The vacuum dryer according to claim 2, characterized in that, the hot water tank storing water inside is provided on a gas water heater, and an intake pipe of the gas water heater is provided with a solenoid valve 1, and the solenoid valve 1 It is used to cut off or open the air intake pipe of the gas water heater for conveying gas, and a thermometer is arranged in the water in the gas water heater. The controller in the box is electrically connected.
The vacuum dryer according to claim 1, characterized in that, the dryer body is made of A3 steel plate or A3 steel plate with 1Cr18Ni9Ti stainless steel or 1Cr18Ni9Ti stainless steel plate and is made into a hollow cuboid structure.
The vacuum dryer according to claim 1, characterized in that, a number of sight glasses are arranged on the front or back of the dryer body, and sight glass pads are laid around the sight mirrors.

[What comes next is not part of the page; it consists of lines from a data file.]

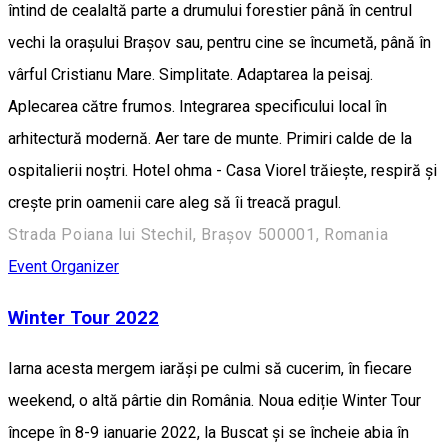
întind de cealaltă parte a drumului forestier până în centrul
vechi la orașului Brașov sau, pentru cine se încumetă, până în
vârful Cristianu Mare. Simplitate. Adaptarea la peisaj.
Aplecarea către frumos. Integrarea specificului local în
arhitectură modernă. Aer tare de munte. Primiri calde de la
ospitalierii noștri. Hotel ohma - Casa Viorel trăiește, respiră și
crește prin oamenii care aleg să îi treacă pragul.
Strada Poiana lui Stechil, Brașov 500001, Romania
Event Organizer
Winter Tour 2022
Iarna acesta mergem iarăși pe culmi să cucerim, în fiecare
weekend, o altă pârtie din România. Noua ediție Winter Tour
începe în 8-9 ianuarie 2022, la Buscat și se încheie abia în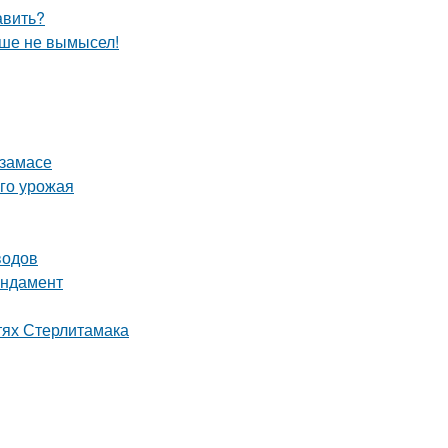
авить?
ьше не вымысел!
рзамасе
ого урожая
водов
ундамент
тях Стерлитамака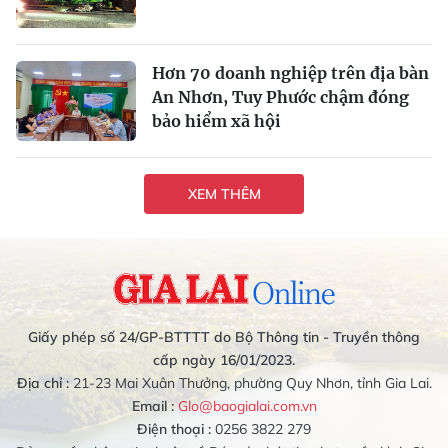
Hơn 70 doanh nghiệp trên địa bàn
An Nhơn, Tuy Phước chậm đóng
bảo hiểm xã hội
XEM THÊM
Giấy phép số 24/GP-BTTTT do Bộ Thông tin - Truyền thông
cấp ngày 16/01/2023.
Địa chỉ :
21-23 Mai Xuân Thưởng, phường Quy Nhơn, tỉnh Gia Lai.
Email :
Glo@baogialai.com.vn
Điện thoại :
0256 3822 279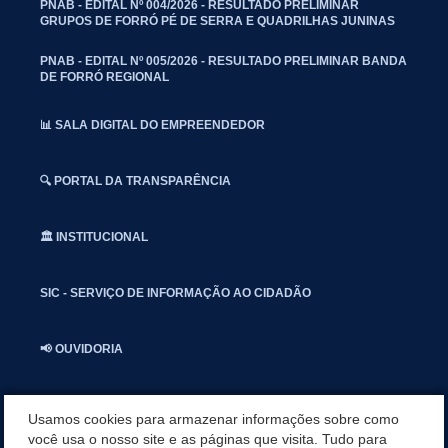
PNAB - EDITAL Nº 004/2026 - RESULTADO PRELIMINAR
GRUPOS DE FORRÓ PÉ DE SERRA E QUADRILHAS JUNINAS
PNAB - EDITAL Nº 005/2026 - RESULTADO PRELIMINAR BANDA
DE FORRÓ REGIONAL
📊 SALA DIGITAL DO EMPREENDEDOR
🔍 PORTAL DA TRANSPARÊNCIA
🏛️ INSTITUCIONAL
SIC - SERVIÇO DE INFORMAÇÃO AO CIDADÃO
📢 OUVIDORIA
INSTAGRAN
Usamos cookies para armazenar informações sobre como
você usa o nosso site e as páginas que visita. Tudo para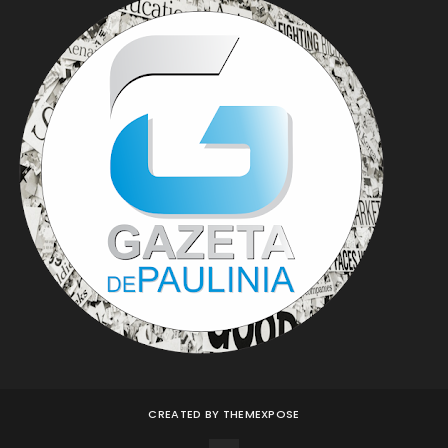
CREATED BY
THEMEXPOSE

It is made of silicone rubber; the dryer body is also provided with a disinfection port.
The vacuum dryer according to claim 1, wherein a condenser and a second solenoid valve serving as a vacuum valve are also provided on the vacuum pipeline, and both the condenser and the second solenoid valve serving as a vacuum valve are electrically connected to the controller. connect.
The vacuum dryer according to claim 1, wherein a sealing door is provided on the front wall of the dryer body, and a handwheel lock is provided on the sealing door.
The vacuum dryer according to claim 1, characterized in that, the vacuum dryer is further equipped with a baking tray, and under the condition that the size of the material is larger than 12 meshes, the baking tray can be 10-12 mesh 1Cr18Ni9Ti stainless steel The sieve tray for the material.
A drying method for a vacuum dryer, comprising:

Step 1: Put the material to be dried on the baking tray, open the sealing door, place the baking tray on the drying rack in the drying body, and then close the sealing door;

Step 2: the controller receives the water temperature value transmitted by the thermometer in the hot water tank transmitted by the thermometer, and then displays the water temperature value on the display screen for judgment;

Step 3: As long as the water temperature value does not reach the vaporization temperature value, start the hot gas water heater and open the solenoid valve 1 on the intake pipe to supply gas for heating;

Step 4: Until the transmitted water temperature value is not less than the vaporization temperature value, the controller closes the solenoid valve 1 and opens the solenoid valve 3, allowing the steam to pass into the drying rack for drying, and the dried steam is returned through the steam output pipeline. the hot water tank;

Step 5: At the same time, the controller turns on the vacuum pump and the second solenoid valve, and controls the operation of the condenser and sends the air pressure value transmitted by the vacuum gauge and the temperature value in the drying body transmitted by the thermometer to the display screen. It is shown that in this way, the water vapor evaporated from the material during drying can be sent into the vacuum pipeline, liquefied by the condenser, and finally sent to the storage tank through the vacuum pipeline;

Step 6: When the vacuum pipe is no longer sent into the liquid flow in the storage tank, the drying is completed, and the sealing door is opened to take out the baking tray.